Start of Block

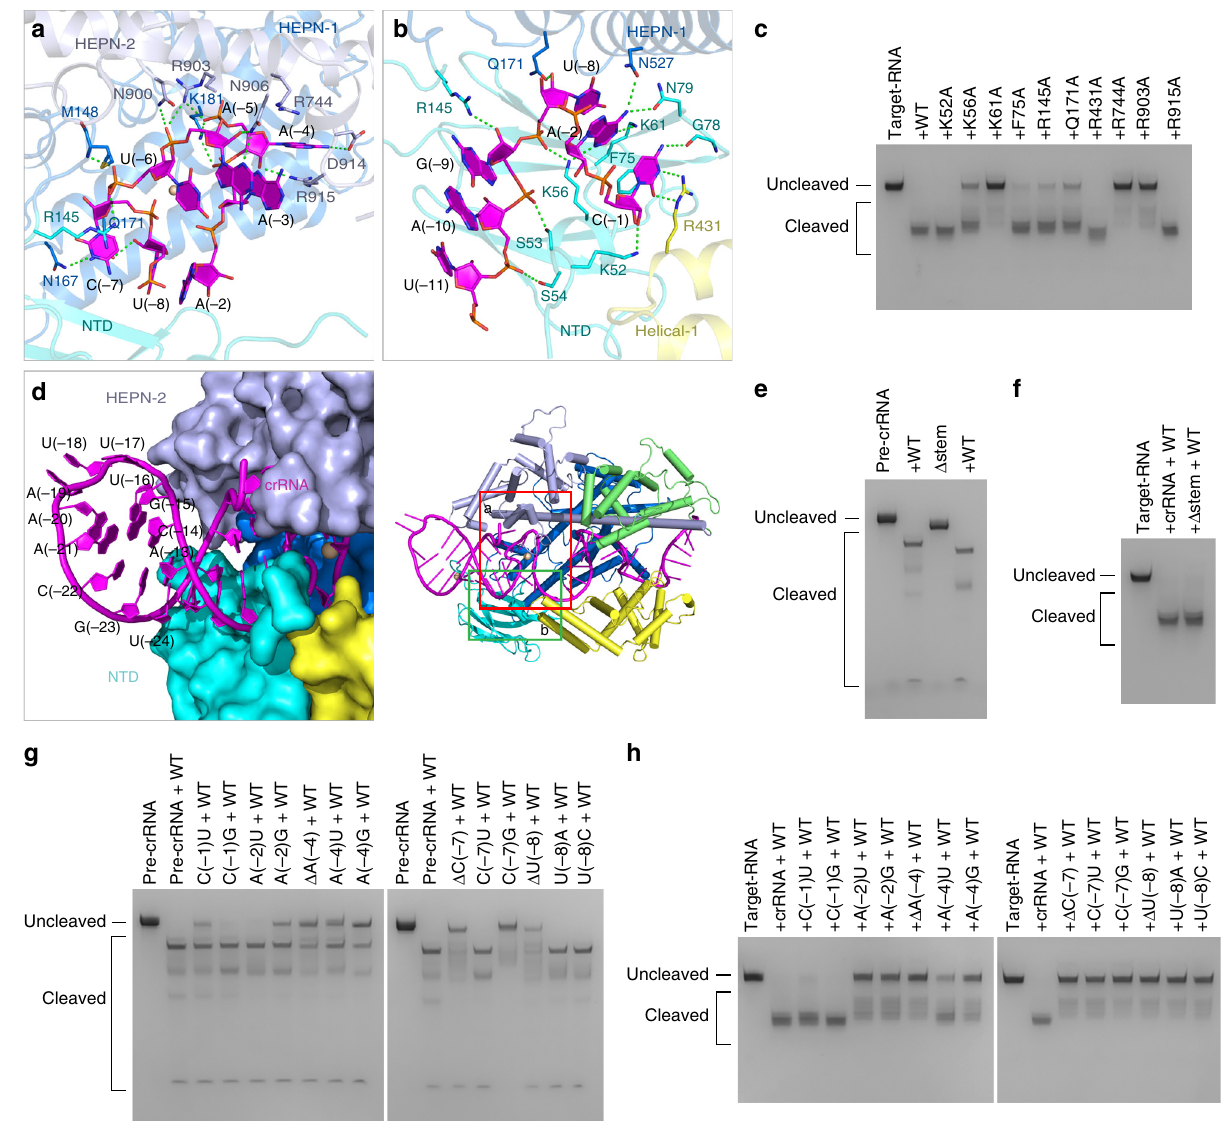
Fig. 4 Structure-speci fi c and sequence-speci fi c recognition of the crRNA repeat region. a and b Details of the interactions between the crRNA repeat region and UrCas13d. c Denaturing gel demonstrating the cleavage of target RNA by wild-type UrCas13d and the mutants in complex with crRNA. d The crRNA repeat region is bound inside the channel formed by NTD, HEPN-1, and HEPN-2 domains of UrCas13d. The nucleotides U(-24)-A(-13) of the crRNA repeat region protrude from UrCas13d. e Denaturing gel demonstrating the cleavage of pre-crRNA or the Δ stem mutant (the deletion of the nucleotides U(-24)-A (-21)/U(-16)-A(-13) in pre-crRNA) by wild-type UrCas13d. f Denaturing gel demonstrating the cleavage of target RNA by wild-type UrCas13d in complex with crRNA or the Δ stem mutant (the deletion of the nucleotides U(-24)-A(-21)/U(-16)-A(-13) in crRNA). g Denaturing gel demonstrating the cleavage of pre-crRNA or the pre-crRNA mutants by wild-type UrCas13d. h Denaturing gel demonstrating the cleavage of target RNA by wild-type UrCas13d in complex with crRNA or the crRNA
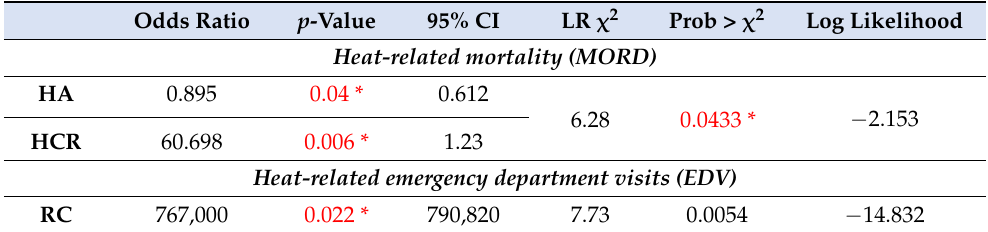
Table 8. Logistic regression model for heat-related mortality (MORD) and heat-related emergency department visits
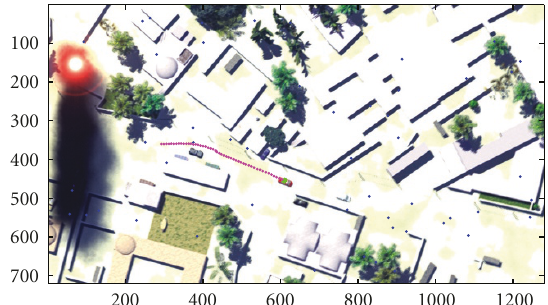
Figure 4: Green and blue dots show the sampling for the visible target and occluded target/background histogram, respectively. Magenta dots show the true target path projected onto current video frame.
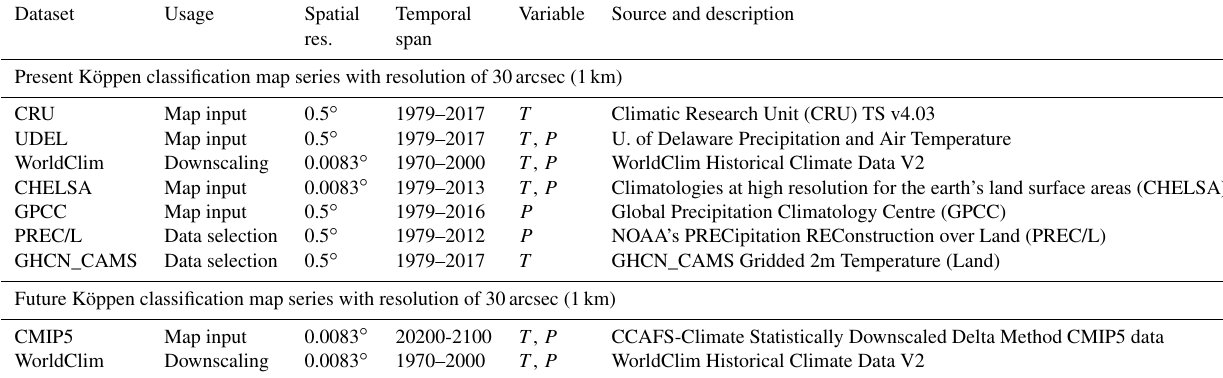
Table 1. Climatology datasets to generate present global maps of the Köppen climate classification with varied spatial resolutions.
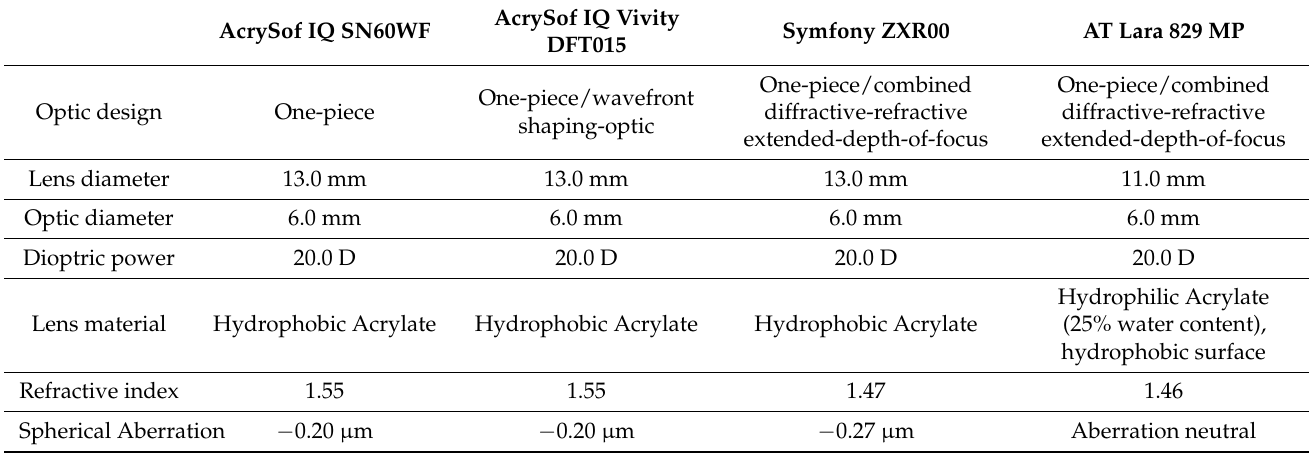
Table 1. Key characteristics of the tested intraocular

End of Block

EXERCISE OBJECTIVE:
Could you set down every record above word for word, leaving out the pictures?

TASK RESPONSE:
Fig. 4 Structure-speci fi c and sequence-speci fi c recognition of the crRNA repeat region. a and b Details of the interactions between the crRNA repeat region and UrCas13d. c Denaturing gel demonstrating the cleavage of target RNA by wild-type UrCas13d and the mutants in complex with crRNA. d The crRNA repeat region is bound inside the channel formed by NTD, HEPN-1, and HEPN-2 domains of UrCas13d. The nucleotides U(-24)-A(-13) of the crRNA repeat region protrude from UrCas13d. e Denaturing gel demonstrating the cleavage of pre-crRNA or the Δ stem mutant (the deletion of the nucleotides U(-24)-A (-21)/U(-16)-A(-13) in pre-crRNA) by wild-type UrCas13d. f Denaturing gel demonstrating the cleavage of target RNA by wild-type UrCas13d in complex with crRNA or the Δ stem mutant (the deletion of the nucleotides U(-24)-A(-21)/U(-16)-A(-13) in crRNA). g Denaturing gel demonstrating the cleavage of pre-crRNA or the pre-crRNA mutants by wild-type UrCas13d. h Denaturing gel demonstrating the cleavage of target RNA by wild-type UrCas13d in complex with crRNA or the crRNA
Table 8. Logistic regression model for heat-related mortality (MORD) and heat-related emergency department visits
Figure 4: Green and blue dots show the sampling for the visible target and occluded target/background histogram, respectively. Magenta dots show the true target path projected onto current video frame.
Table 1. Climatology datasets to generate present global maps of the Köppen climate classification with varied spatial resolutions.
Table 1. Key characteristics of the tested intraocular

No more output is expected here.